The running world is a family of conflicting personalities, a community made up of a multitude of different, yet definable characters. There are the elite – head to toe in lycra compression, with an agonised twist at the lips and a glint of determination in the eye. There are the newbies, decked out in sweat pants and nervously giggling with new found newbie buddies. The veterans, still in the short shorts of the 70s jogging craze, usually seen jogging on the spot (whilst the Elite’s perform physio-advised stretches, and the newbies start copying the stretches the remember from Mr Motivator of GMTV..). The group I most admire are the elites in newbie clothing. Like wolves dressed as lambs, rippling muscles extend from simple cotton, and powerful legs hide just behind a pair of £4 sweats. Each of these types of the species can be found at your local weekly park run.
Park Run began in 2004, with a group of 13 runners who decided to see how fast they could run 5k. Since then, Park Run has grown and grown, now taking place in 41 locations, with runs comfortably attracting hundreds of hopeful time trailers a week. In 41 locations, groups of shivering, sweltering of comfortably warm runners huddle together for a 9am Saturday morning start, safe in the knowledge that all over the country, others are doing the same – some suffering the same nerves, others enjoying the same excitement, all there because this week, they want to see their 5k time get a little bit quicker.
My own local Park Run – I use the term local loosely, as a non-car owning cyclist, nothing is as local as it could be – takes place in Hove Park.
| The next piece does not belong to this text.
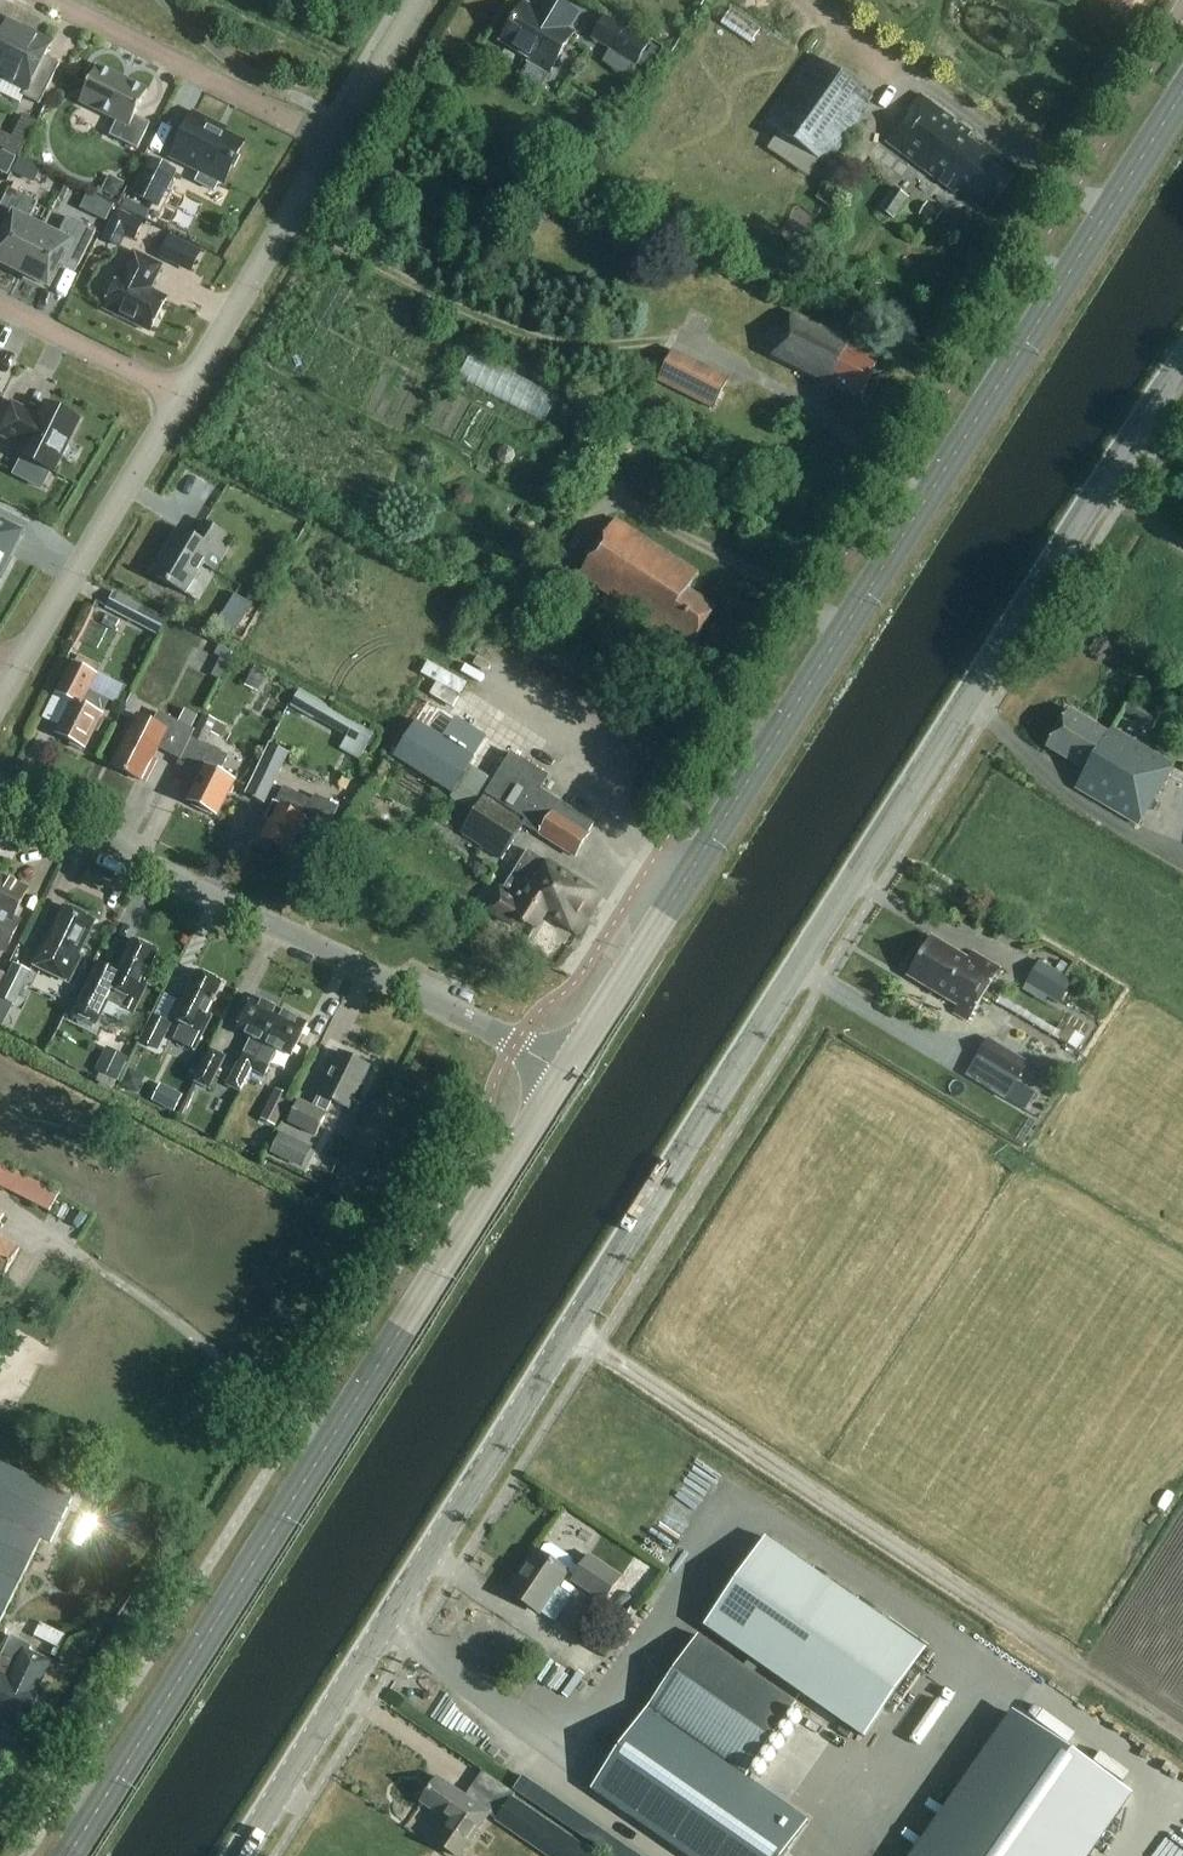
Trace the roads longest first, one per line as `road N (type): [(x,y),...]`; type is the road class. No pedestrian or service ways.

The start line is always bustling, and most runs attract over 100. Before the run begins, a call is given to applaud new, first time runners, and tshirts are awarded to the dedicated, who have reached their 50th, 100th or (wow!) 150th Park Run. Finally, luck to all, a few warnings about now mowing down dog walkers and the elderly, and the call to run goes.
As the herd moves, there is always a fair amount of jostling and jiggling as people find their place in the crowd. Lap one begins, legs continue to move (always good), lap one ends, lap two begins. Each lap has a gentle incline, and it is this incline of lap three where, when I take on the Park Run, I start to think about looking who’s around me to gage how I’m doing. There are a couple of elites who ran a marathon last week enjoying a ‘gentle jog’, a wolf-in-lambs-clothing overtakes me – I start to figure out what time I might get If I keep up the pace – not bad.
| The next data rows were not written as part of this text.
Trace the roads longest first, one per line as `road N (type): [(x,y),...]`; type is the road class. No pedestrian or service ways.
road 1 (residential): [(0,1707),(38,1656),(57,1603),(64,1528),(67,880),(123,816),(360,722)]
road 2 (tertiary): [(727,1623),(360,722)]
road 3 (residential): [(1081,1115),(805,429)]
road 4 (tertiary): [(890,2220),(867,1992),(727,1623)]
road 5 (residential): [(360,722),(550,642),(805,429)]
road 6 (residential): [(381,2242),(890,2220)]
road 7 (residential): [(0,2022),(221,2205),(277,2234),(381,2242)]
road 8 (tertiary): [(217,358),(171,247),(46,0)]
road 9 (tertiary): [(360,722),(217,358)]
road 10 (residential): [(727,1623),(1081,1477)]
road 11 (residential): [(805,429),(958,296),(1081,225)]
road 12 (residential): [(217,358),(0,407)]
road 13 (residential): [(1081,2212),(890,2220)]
That’s what I like about Park Run – the chance to run with such a diverse group, ranging in ability and agility, from fair to god-like. It is a chance to meet some other local runners, away from the pressure of track sessions and actual races, a chance to gently take on something mildly competitive, safe in the knowledge that if it’s just not ‘your day’, it can just be your day next week. Every week there is a new, fresh opportunity to have a go at self improvement.
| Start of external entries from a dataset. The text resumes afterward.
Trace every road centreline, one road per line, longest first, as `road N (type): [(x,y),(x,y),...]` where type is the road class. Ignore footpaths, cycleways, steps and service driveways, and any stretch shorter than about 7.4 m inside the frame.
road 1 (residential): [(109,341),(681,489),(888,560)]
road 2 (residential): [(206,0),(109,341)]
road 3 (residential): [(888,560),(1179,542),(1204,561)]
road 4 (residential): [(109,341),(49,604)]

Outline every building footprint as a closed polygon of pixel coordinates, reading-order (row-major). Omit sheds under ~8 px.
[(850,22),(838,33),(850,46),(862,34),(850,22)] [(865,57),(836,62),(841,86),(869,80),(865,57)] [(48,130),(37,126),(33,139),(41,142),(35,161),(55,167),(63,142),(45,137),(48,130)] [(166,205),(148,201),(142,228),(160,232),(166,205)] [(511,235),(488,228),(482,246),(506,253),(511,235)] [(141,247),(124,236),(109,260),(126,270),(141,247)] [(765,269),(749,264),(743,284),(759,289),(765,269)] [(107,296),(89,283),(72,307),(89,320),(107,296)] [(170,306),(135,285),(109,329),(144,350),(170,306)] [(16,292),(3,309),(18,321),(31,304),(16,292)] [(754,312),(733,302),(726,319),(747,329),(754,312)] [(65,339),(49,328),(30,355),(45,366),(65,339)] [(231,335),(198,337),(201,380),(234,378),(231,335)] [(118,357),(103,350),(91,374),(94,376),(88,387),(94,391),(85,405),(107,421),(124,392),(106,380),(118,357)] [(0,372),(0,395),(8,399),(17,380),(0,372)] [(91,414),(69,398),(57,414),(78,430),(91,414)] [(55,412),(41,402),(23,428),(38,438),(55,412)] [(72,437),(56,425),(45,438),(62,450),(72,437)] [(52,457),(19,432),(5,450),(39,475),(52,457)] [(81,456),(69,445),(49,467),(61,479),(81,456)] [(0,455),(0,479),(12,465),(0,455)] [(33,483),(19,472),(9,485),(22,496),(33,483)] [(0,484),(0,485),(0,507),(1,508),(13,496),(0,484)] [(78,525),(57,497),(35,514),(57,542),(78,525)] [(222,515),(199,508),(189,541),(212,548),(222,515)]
Park Run brings together the elite, the newbies, and the somewhere-in-betweens, puts them together in the washing machine of the start line, and then pops them out, one by one, allowing the old hacks to inspire the fresh faced new members of the running community, and the fresh faced to remind the old hacks that running only ever started as a fun hobby, or a way to keep fit. Running has seen its fair share of revolutions, and Park Run is undoubtedly one of them.